Anyway, back to the book in hand – in short, I found The Night Raid a wonderfully satisfying read. Ms Harvey has succeeded in creating authentic, memorable characters within an engaging story and her writing is stunning. Richly detailed prose stirs the senses and brings the period settings to life – fittingly, much of the description feels like it is through an artist’s eyes.
Artist dame Laura arrives in her home city of Nottingham to paint a gun factory to help bolster civilian morale and ends up painting two of the factory workers, Zelah and Violet. Both work in the factory under their boss, George Handford. The oppressive atmosphere of the factory is powerfully conveyed, becoming an almost malevolent force.
The sound is like an air raid, but contained and syncopated, a rhythmic thud-roar, just at the level where vibrations fill her body and push out thought.
All four point-of-view characters are affected by the war in various ways; they all face dilemmas in the present that arise from their pasts. Zelah, the welfare officer running from the pain of losing her wartime love, is the character I identified with the most.
Once she starts here she’ll become part of the machinery itself, Zelah thinks, a fleshy cog in the factory, not a real person at all.
It is perfect.
I particularly enjoyed the changing relationship Zelah has with fellow worker Violet, a feisty, no-nonsense girl who ‘gets into trouble’ after an impulsive night with an airman. The novel highlights very well society’s even-less-tolerant attitude to unmarried mothers in those days, and the hardships that women suffered as a result.
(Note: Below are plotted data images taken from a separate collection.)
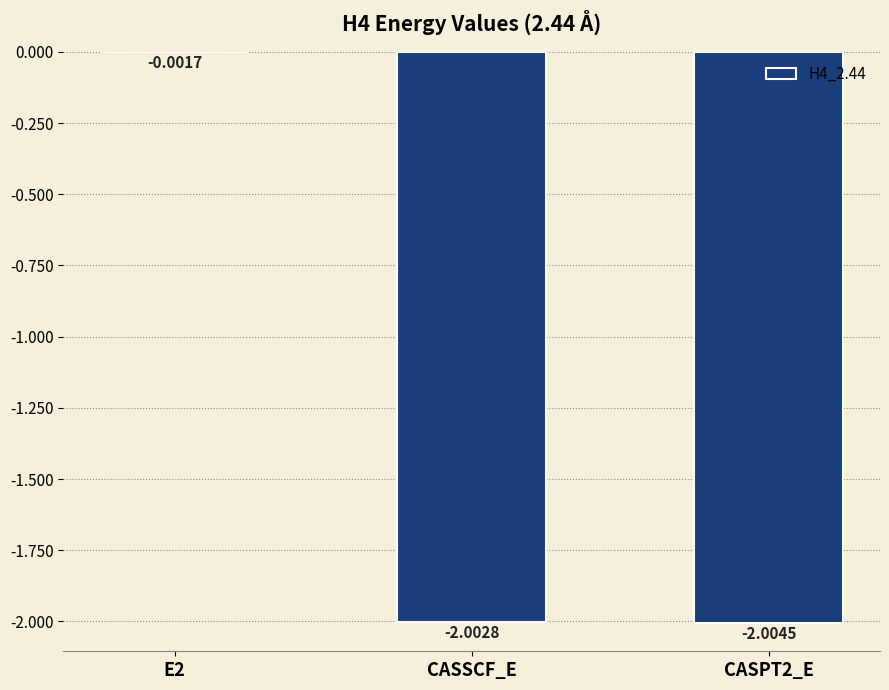

What is the average value?

-1.3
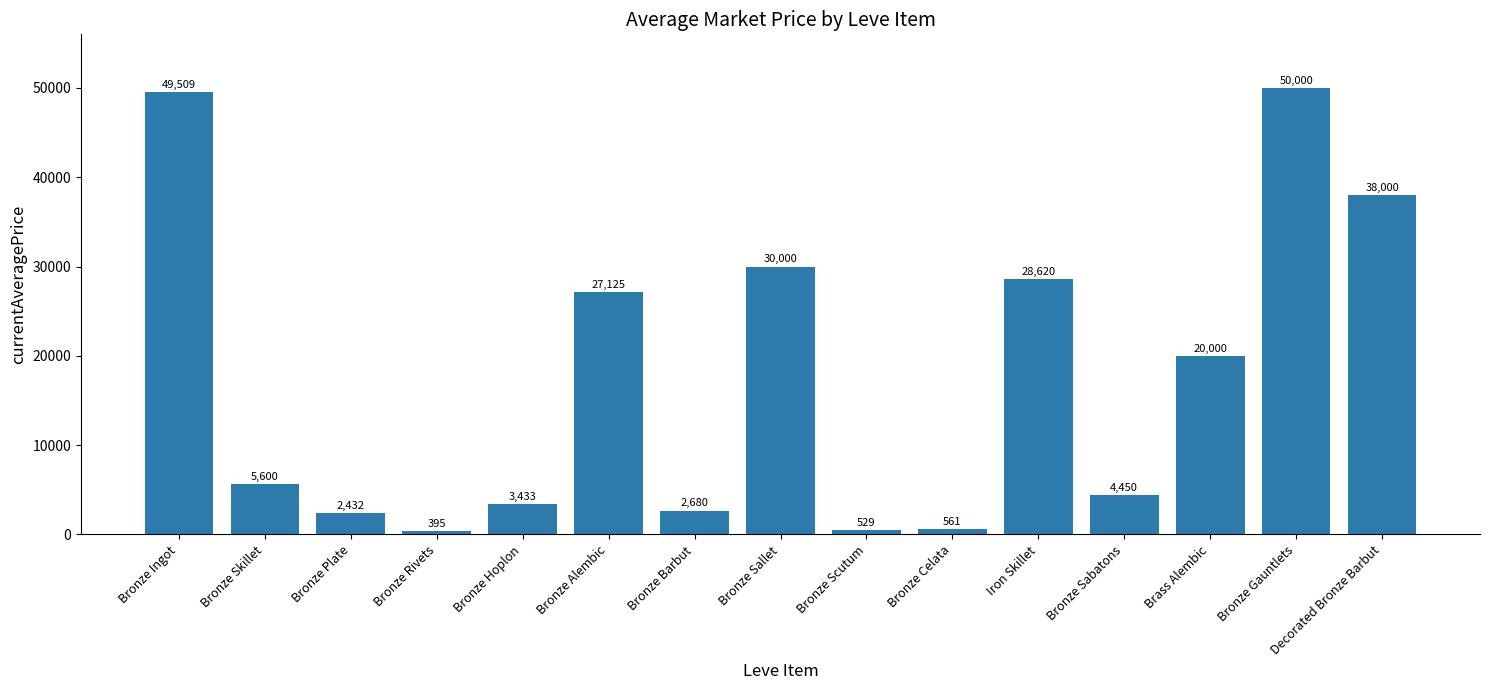

The value at Bronze Hoplon is 3433.3. True or false?

True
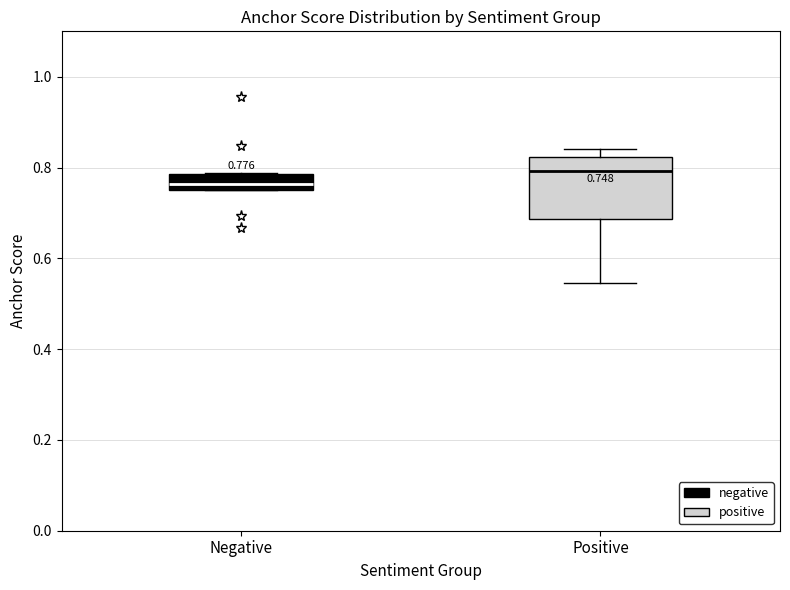

Comparing the boxes themselves (not the whiskers), which one is the tallest?

Positive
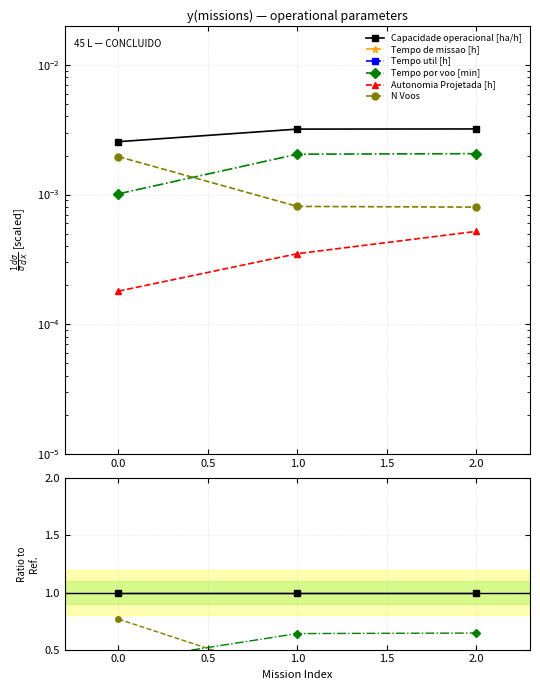

The Capacidade operacional [ha/h] series shows 1.0 at 2.0. True or false?

True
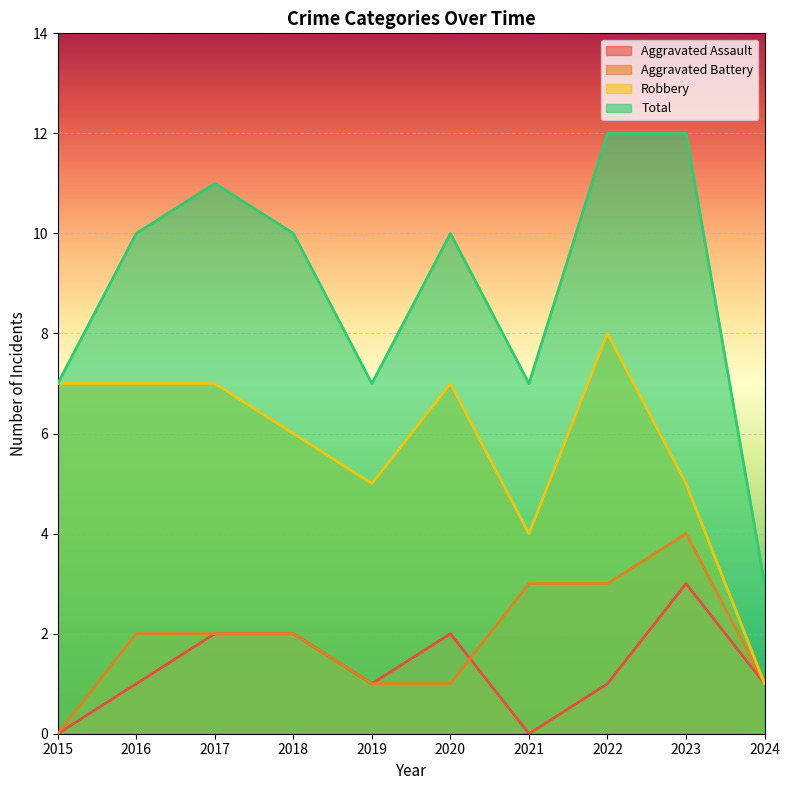

Where is Robbery nearest to the value 4?

2021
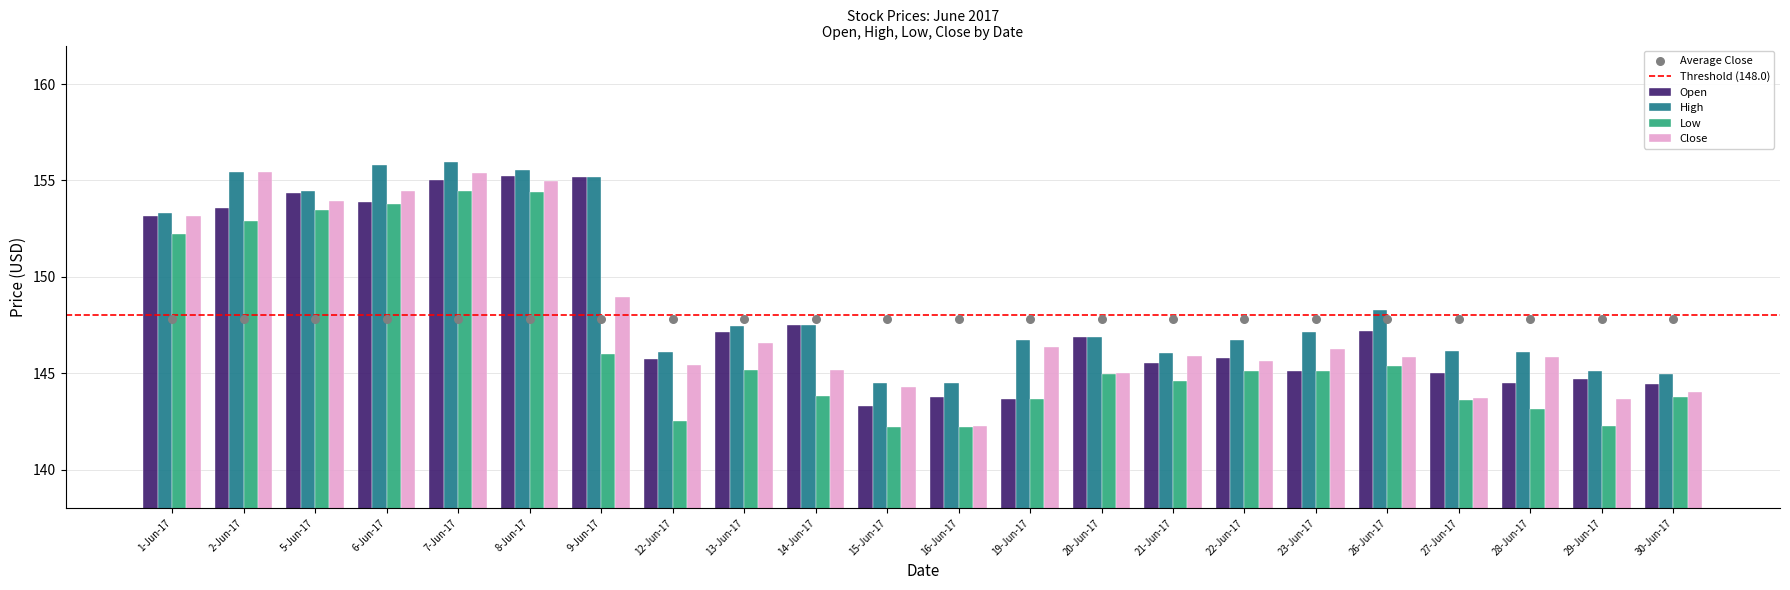

Which series has the largest total across all categories?

High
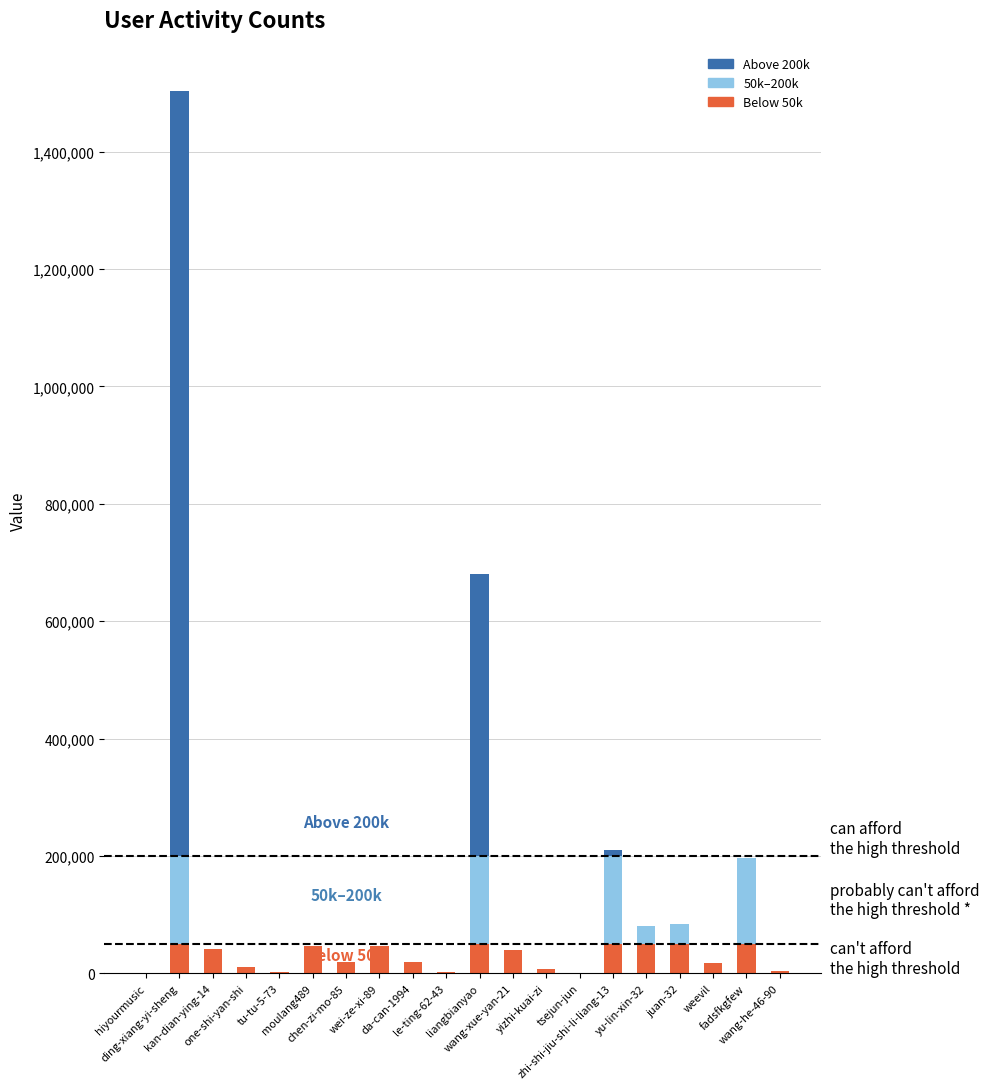

What position from the right is liangbianyao?

10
Violet’s quiet desperation after becoming pregnant got me rooting for her; she is practical and tough but also vulnerable.
Violet’s plight is contrasted with Zelah’s restrained approach to life and love. Believing her love life over, she is reluctantly attracted to her boss George Handford (who has a stern reputation but is in fact turns out to be relatively liberal as a boss, letting Zelah set up a creche for women workers). Misunderstandings between Zelah and Mr Handford ramp up the drama, and Laura is forced to examine her marriage to fellow artist Harold, an older man, once the more successful of the pair. Laura’s journey to the discovering the truths of the past is subtly handled. Then there’s a life-changing crisis for all the characters with the (imagined) German attack on the gun factory… (I was startled and a bit upset by the abrupt change in Zelah’s situation and had to skip ahead to see if what I thought happened actually had.)
Be warned this is not a light, feel-good read, though it is an absorbing one. It has serious themes, such as the need to be true to oneself versus the duty to conform to social expectations. Love, loss, the vagaries of fate and circumstance – all are woven into The Night Raid. The war exacts its price on all the novel’s characters. As Zelah observes: The war is a sharpened blade, with love on one side and tragedy on the other, and all of us just balanced on the slim edge in between.